Ambassador Philip Goldberg assumes post ‘with mixed emotions’

Video by U.S.State Department

By Maricar CP Hampton

Assistant Secretary of State for Intelligence and Research Philip Goldberg was sworn in November 21 as the new U.S. ambassador to the Philippines, after the Senate fast-tracked his confirmation so he could help facilitate U.S. aid to typhoon Haiyan survivors.

Secretary of State John Kerry who swore in Goldberg during a ceremony at the State Department said, “As we struggle to respond to this human disaster, we’re proud that we’re sending to the Philippines the right person for the job.”

Goldberg, 57, is expected to depart for Manila next week with “mixed emotions.”

“I’m excited and honored to be going to the Philippines, a country with which we share so much history,” he said during the swearing in ceremony. “At the same time, it’s hard to think of the suffering of so many people in the Philippines in recent weeks and all they’ve endured without a touch of sadness and without being moved.”

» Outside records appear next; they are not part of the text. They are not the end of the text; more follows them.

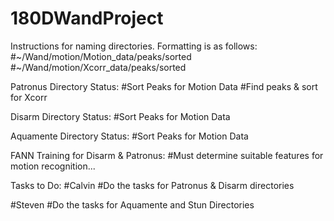 # 180DWandProject

Instructions for naming directories.
Formatting is as follows: 
#~/Wand/motion/Motion_data/peaks/sorted
#~/Wand/motion/Xcorr_data/peaks/sorted

Patronus Directory Status:
#Sort Peaks for Motion Data
#Find peaks & sort for Xcorr

Disarm Directory Status:
#Sort Peaks for Motion Data

Aquamente Directory Status:
#Sort Peaks for Motion Data

FANN Training for Disarm & Patronus:
#Must determine suitable features for motion recognition...


Tasks to Do:
#Calvin
#Do the tasks for Patronus & Disarm directories

#Steven
#Do the tasks for Aquamente and Stun Directories
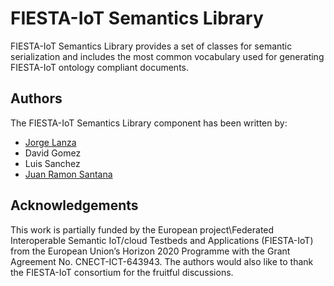 # FIESTA-IoT Semantics Library
FIESTA-IoT Semantics Library provides a set of classes for semantic serialization and includes the most common vocabulary used for generating FIESTA-IoT ontology compliant documents.

## Authors
The FIESTA-IoT Semantics Library component has been written by:

- [Jorge Lanza](https://github.com/jlanza)
- David Gomez
- Luis Sanchez
- [Juan Ramon Santana](https://github.com/juanrasantana)

## Acknowledgements
This work is partially funded by the European project\Federated Interoperable Semantic IoT/cloud Testbeds and Applications (FIESTA-IoT) from the European Union’s Horizon 2020 Programme with the Grant Agreement No. CNECT-ICT-643943. The authors would also like to thank the FIESTA-IoT consortium for the fruitful discussions.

Nominated on July 31 and confirmed by the Senate on November14, a week after Haiyan struck the Philippines, Goldberg, pledged to help the Philippines “make a full recovery and advance in the next stage of the country’s development.”

“I look forward to helping our two countries do more in terms of humanitarian relief preparedness,” he said.

To date the U.S. has delivered about 1,780 tons of food, with about 13,000 military forces helping distribute the goods to the stricken areas without a formal ambassador in Manila.

Chief of Mission Brian L. Goldbeck had assumed the duties of Ambassador Harry Thomas after he ended his tour of duty on October 16 serving for more than three years in the Philippines.

“We were able to move this up with the Senate. I’m appreciative to the Senate for moving on this, because we want to have our ambassador on the ground in the Philippines to deal with the challenges of emergency assistance to the Philippines,” Kerry said.

The official death toll is reported at 3,976 with 1,602 people missing. The United Nations estimates up to 4 million people have been displaced; 350,000 are said to be in evacuation centers.

Goldberg during his speech, honored the Filipinos, calling them a “warm, but also tough and resilient” people. “There should be no doubt that they will bounce back. I have no doubt.”

Goldberg is a former ambassador to Bolivia, and most recently served as chief of the State Department’s intelligence bureau.